At least, that's the generous assumption, the one that assumes a failure of imagination that has led to - fifty? one hundred and fifty? - brave employees of the Fukushima Dai-Ichi power plant to endanger themselves, possibly to sacrifice themselves, in the course of trying to fend off a greater disaster with far-reaching consequences, while executives of that same company, a company that has been accused of deliberately soft-pedaling the severity of the situation in their reports to the Japanese government, and the people of Japan, and the rest of the world, weep about the bravery and sacrifice of these heroes.
The not-so-generous assumption is that that was the Plan B: in the event of a catastrophic failure of the back-up systems, send some employees in to deal with it. Express regret at and gratitude for their sacrifice. Make nominal payments of compensation to their families. Carry on with business as usual.
We've seen this, again and again. The Deepwater Horizon in the Gulf of Mexico just blew up, killing eleven workers and creating a gusher of crude oil polluting the Gulf coast? Hit it with dispersant. It won't fix anything, but it will prevent an unsightly slick from forming on the top of the water - improving the optics, as they say. A coal mine disaster at the Upper Big Branch Mine in West Virginia has killed many workers, threatening continued production at all of Massey Energy's sites?
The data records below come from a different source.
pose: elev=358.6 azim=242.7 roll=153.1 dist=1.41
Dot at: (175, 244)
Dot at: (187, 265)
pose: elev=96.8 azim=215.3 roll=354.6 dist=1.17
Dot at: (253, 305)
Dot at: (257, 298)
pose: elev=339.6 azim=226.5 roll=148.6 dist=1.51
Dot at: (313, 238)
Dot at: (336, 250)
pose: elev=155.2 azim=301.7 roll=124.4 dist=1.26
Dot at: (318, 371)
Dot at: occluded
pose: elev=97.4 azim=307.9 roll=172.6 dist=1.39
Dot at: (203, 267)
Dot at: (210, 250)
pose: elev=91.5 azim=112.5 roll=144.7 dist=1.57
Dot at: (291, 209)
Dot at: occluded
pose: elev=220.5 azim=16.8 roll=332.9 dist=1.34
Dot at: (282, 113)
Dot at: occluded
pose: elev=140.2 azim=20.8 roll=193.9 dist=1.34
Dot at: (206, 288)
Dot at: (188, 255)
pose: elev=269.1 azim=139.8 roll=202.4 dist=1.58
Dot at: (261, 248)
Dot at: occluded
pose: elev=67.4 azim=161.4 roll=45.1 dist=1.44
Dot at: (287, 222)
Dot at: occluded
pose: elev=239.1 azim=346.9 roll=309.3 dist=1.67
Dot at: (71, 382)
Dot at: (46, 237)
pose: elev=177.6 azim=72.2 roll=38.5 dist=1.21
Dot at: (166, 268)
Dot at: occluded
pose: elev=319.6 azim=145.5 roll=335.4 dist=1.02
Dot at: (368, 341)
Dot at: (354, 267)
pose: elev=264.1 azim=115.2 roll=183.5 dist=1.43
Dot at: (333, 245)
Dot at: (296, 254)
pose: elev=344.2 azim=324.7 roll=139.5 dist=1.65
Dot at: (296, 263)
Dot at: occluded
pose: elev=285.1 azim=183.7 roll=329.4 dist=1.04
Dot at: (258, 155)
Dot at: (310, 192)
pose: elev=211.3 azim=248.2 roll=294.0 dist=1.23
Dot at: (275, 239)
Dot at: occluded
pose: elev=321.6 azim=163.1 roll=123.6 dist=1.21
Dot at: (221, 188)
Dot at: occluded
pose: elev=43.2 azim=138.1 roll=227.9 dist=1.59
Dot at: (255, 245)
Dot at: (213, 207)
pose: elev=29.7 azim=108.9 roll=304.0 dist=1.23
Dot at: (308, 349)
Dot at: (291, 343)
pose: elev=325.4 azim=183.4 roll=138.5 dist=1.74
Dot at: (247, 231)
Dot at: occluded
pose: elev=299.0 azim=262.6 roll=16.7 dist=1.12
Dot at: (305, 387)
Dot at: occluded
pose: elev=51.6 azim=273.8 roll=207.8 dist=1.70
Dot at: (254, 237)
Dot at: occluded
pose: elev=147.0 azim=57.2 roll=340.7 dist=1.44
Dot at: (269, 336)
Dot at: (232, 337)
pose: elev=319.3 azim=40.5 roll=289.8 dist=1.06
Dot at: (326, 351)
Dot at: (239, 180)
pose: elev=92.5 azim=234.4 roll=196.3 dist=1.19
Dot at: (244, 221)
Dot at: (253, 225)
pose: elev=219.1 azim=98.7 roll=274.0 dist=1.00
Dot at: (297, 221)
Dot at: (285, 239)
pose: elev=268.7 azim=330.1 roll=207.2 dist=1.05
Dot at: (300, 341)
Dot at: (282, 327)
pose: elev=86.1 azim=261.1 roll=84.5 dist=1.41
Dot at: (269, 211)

Shut the families of the dead up as quickly as possible with payouts tied to gag orders - and remind all the other locals that their employment options are basically Massey or nothing. In neither case was there a Plan B to effectively deal with a low-probability catastrophic failure. And in both cases the price of such a failure was enormous.
What the final outcome of the events at Fukushima Dai-Ichi will be is unknown. Perhaps the heroic efforts being performed will halt the continuing advancement of the disaster, allowing cleanup to begin. Perhaps the disaster will result in an uninhabitable zone like the area around Chernobyl, gradually being reclaimed by the wilderness. But one thing is for certain: somewhere, someday, there will be additional disasters, almost unthinkable low-probability events with enormous consequences. When these things happen, will there be plans for dealing with the consequences?
*This would have been a good question to have asked at the glass factory where I worked during my Summers in college. Large, heavy TV faceplates were everywhere, and a huge furnace filled with molten glass dominated the building. Yeah, a tornado there would have sucked a lot.
**I didn't think of the related situation where the disaster itself is the shutdown of the escape routes - or just normal travel routes. In the aftermath of the Valentine's Day Storm of 2007, routes 80 and 81 were shut down for days, and a considerable amount of interstate traffic was rerouted along relatively rickety bridges in Nanticoke.
Daryl Sznyter
5 years ago
2 comments:
RE: Footnote 2
Back in the early 1980s we had a tsunami warning. It seemed like every driver in Central and East Honolulu headed west, clogging the roads for hours. Problem with that was (and is), the main E-W roads are within a mile of the coastline. We were lucky; there was no tsunami that evening.
This time around there was, and it did millions of dollars of damage to boat harbors and Kona coastal hotels. Fortunately for most of us, it got here at 3:20am on a Saturday morning, so the majority of us weren't at work.
harold, you are making me scared to leave the house!